# Task to carry out
Without skipping anything, print all of the data exactly.

Extracted records
◇ ◇ ◇ ◇ ◇

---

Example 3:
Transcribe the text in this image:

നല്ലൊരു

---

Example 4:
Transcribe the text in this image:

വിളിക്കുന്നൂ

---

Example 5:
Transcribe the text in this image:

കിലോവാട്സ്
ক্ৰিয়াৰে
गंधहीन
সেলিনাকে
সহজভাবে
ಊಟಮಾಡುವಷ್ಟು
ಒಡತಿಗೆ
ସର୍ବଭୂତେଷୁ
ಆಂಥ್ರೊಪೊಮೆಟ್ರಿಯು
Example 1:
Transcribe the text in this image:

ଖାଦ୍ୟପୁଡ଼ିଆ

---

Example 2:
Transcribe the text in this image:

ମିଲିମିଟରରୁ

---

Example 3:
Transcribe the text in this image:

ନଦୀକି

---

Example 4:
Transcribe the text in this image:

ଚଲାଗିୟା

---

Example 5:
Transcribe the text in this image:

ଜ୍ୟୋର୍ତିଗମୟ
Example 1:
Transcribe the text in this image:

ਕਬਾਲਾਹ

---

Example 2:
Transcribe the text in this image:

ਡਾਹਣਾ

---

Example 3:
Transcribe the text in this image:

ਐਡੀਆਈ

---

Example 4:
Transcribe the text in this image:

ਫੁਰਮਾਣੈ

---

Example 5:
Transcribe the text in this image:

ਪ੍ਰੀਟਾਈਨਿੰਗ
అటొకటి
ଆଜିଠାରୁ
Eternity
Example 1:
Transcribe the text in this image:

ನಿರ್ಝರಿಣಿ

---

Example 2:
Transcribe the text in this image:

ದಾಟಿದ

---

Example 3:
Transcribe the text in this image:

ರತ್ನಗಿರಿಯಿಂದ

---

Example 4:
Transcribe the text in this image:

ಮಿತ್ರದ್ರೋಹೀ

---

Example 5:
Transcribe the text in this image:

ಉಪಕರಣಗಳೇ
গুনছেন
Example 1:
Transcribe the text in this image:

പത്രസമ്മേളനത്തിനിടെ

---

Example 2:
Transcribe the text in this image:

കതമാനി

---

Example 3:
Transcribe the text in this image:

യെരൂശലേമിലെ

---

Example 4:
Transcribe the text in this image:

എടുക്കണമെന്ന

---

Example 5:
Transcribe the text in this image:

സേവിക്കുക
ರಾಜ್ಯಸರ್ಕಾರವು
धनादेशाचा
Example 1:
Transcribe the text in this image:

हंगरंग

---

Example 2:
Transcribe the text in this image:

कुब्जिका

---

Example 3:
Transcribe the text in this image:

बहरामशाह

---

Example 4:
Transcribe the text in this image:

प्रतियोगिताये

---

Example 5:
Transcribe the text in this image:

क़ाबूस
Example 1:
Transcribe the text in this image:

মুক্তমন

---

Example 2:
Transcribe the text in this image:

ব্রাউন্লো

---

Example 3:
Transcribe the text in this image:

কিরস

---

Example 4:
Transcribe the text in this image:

◇ ◇ ◇ ◇ ◇

# Response for this exercise
---

Example 3:
Transcribe the text in this image:

നല്ലൊരു

---

Example 4:
Transcribe the text in this image:

വിളിക്കുന്നൂ

---

Example 5:
Transcribe the text in this image:

കിലോവാട്സ്
ক্ৰিয়াৰে
गंधहीन
সেলিনাকে
সহজভাবে
ಊಟಮಾಡುವಷ್ಟು
ಒಡತಿಗೆ
ସର୍ବଭୂତେଷୁ
ಆಂಥ್ರೊಪೊಮೆಟ್ರಿಯು
Example 1:
Transcribe the text in this image:

ଖାଦ୍ୟପୁଡ଼ିଆ

---

Example 2:
Transcribe the text in this image:

ମିଲିମିଟରରୁ

---

Example 3:
Transcribe the text in this image:

ନଦୀକି

---

Example 4:
Transcribe the text in this image:

ଚଲାଗିୟା

---

Example 5:
Transcribe the text in this image:

ଜ୍ୟୋର୍ତିଗମୟ
Example 1:
Transcribe the text in this image:

ਕਬਾਲਾਹ

---

Example 2:
Transcribe the text in this image:

ਡਾਹਣਾ

---

Example 3:
Transcribe the text in this image:

ਐਡੀਆਈ

---

Example 4:
Transcribe the text in this image:

ਫੁਰਮਾਣੈ

---

Example 5:
Transcribe the text in this image:

ਪ੍ਰੀਟਾਈਨਿੰਗ
అటొకటి
ଆଜିଠାରୁ
Eternity
Example 1:
Transcribe the text in this image:

ನಿರ್ಝರಿಣಿ

---

Example 2:
Transcribe the text in this image:

ದಾಟಿದ

---

Example 3:
Transcribe the text in this image:

ರತ್ನಗಿರಿಯಿಂದ

---

Example 4:
Transcribe the text in this image:

ಮಿತ್ರದ್ರೋಹೀ

---

Example 5:
Transcribe the text in this image:

ಉಪಕರಣಗಳೇ
গুনছেন
Example 1:
Transcribe the text in this image:

പത്രസമ്മേളനത്തിനിടെ

---

Example 2:
Transcribe the text in this image:

കതമാനി

---

Example 3:
Transcribe the text in this image:

യെരൂശലേമിലെ

---

Example 4:
Transcribe the text in this image:

എടുക്കണമെന്ന

---

Example 5:
Transcribe the text in this image:

സേവിക്കുക
ರಾಜ್ಯಸರ್ಕಾರವು
धनादेशाचा
Example 1:
Transcribe the text in this image:

हंगरंग

---

Example 2:
Transcribe the text in this image:

कुब्जिका

---

Example 3:
Transcribe the text in this image:

बहरामशाह

---

Example 4:
Transcribe the text in this image:

प्रतियोगिताये

---

Example 5:
Transcribe the text in this image:

क़ाबूस
Example 1:
Transcribe the text in this image:

মুক্তমন

---

Example 2:
Transcribe the text in this image:

ব্রাউন্লো

---

Example 3:
Transcribe the text in this image:

কিরস

---

Example 4:
Transcribe the text in this image:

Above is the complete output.